→ Instructions to follow:
Copy the rows word for word, from the very first line down to and including the line that contains "global vibrance 20%".

→ Material provided:

┄┄┄┄┄┄┄┄┄┄

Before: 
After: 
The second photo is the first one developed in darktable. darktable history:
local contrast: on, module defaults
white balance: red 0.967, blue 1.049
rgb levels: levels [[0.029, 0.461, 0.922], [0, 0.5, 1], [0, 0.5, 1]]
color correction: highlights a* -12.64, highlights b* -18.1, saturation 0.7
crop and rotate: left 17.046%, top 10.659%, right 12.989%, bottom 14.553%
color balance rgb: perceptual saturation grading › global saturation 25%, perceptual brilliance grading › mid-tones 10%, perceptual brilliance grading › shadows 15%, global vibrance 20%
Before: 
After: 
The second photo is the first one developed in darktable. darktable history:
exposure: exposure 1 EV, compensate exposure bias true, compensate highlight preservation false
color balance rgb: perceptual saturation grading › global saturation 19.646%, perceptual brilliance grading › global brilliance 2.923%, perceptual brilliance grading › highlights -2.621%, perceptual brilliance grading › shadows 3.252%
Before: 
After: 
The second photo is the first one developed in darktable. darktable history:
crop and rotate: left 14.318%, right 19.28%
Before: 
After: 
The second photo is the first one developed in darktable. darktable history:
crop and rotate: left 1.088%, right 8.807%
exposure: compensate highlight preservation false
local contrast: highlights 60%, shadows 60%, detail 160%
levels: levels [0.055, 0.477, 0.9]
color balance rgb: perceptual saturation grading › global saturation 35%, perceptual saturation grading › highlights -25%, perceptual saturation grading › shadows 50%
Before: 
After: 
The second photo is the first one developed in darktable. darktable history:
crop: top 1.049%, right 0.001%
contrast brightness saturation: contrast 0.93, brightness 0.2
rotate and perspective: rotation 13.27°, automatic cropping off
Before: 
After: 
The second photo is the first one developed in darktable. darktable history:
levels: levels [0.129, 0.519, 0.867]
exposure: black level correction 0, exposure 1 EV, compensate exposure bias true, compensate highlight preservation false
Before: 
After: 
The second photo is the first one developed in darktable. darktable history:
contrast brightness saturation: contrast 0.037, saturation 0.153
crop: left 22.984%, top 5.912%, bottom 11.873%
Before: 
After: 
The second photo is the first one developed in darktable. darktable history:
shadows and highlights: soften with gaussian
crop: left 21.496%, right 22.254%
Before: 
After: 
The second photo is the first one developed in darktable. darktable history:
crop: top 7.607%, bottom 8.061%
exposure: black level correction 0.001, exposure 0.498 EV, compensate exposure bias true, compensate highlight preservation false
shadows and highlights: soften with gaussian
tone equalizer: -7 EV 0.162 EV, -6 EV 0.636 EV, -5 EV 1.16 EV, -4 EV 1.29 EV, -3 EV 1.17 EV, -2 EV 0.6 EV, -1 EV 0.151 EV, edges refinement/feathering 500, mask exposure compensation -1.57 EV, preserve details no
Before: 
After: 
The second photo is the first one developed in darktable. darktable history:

┄┄┄┄┄┄┄┄┄┄

→ Solution to the problem:
Before: 
After: 
The second photo is the first one developed in darktable. darktable history:
local contrast: on, module defaults
white balance: red 0.967, blue 1.049
rgb levels: levels [[0.029, 0.461, 0.922], [0, 0.5, 1], [0, 0.5, 1]]
color correction: highlights a* -12.64, highlights b* -18.1, saturation 0.7
crop and rotate: left 17.046%, top 10.659%, right 12.989%, bottom 14.553%
color balance rgb: perceptual saturation grading › global saturation 25%, perceptual brilliance grading › mid-tones 10%, perceptual brilliance grading › shadows 15%, global vibrance 20%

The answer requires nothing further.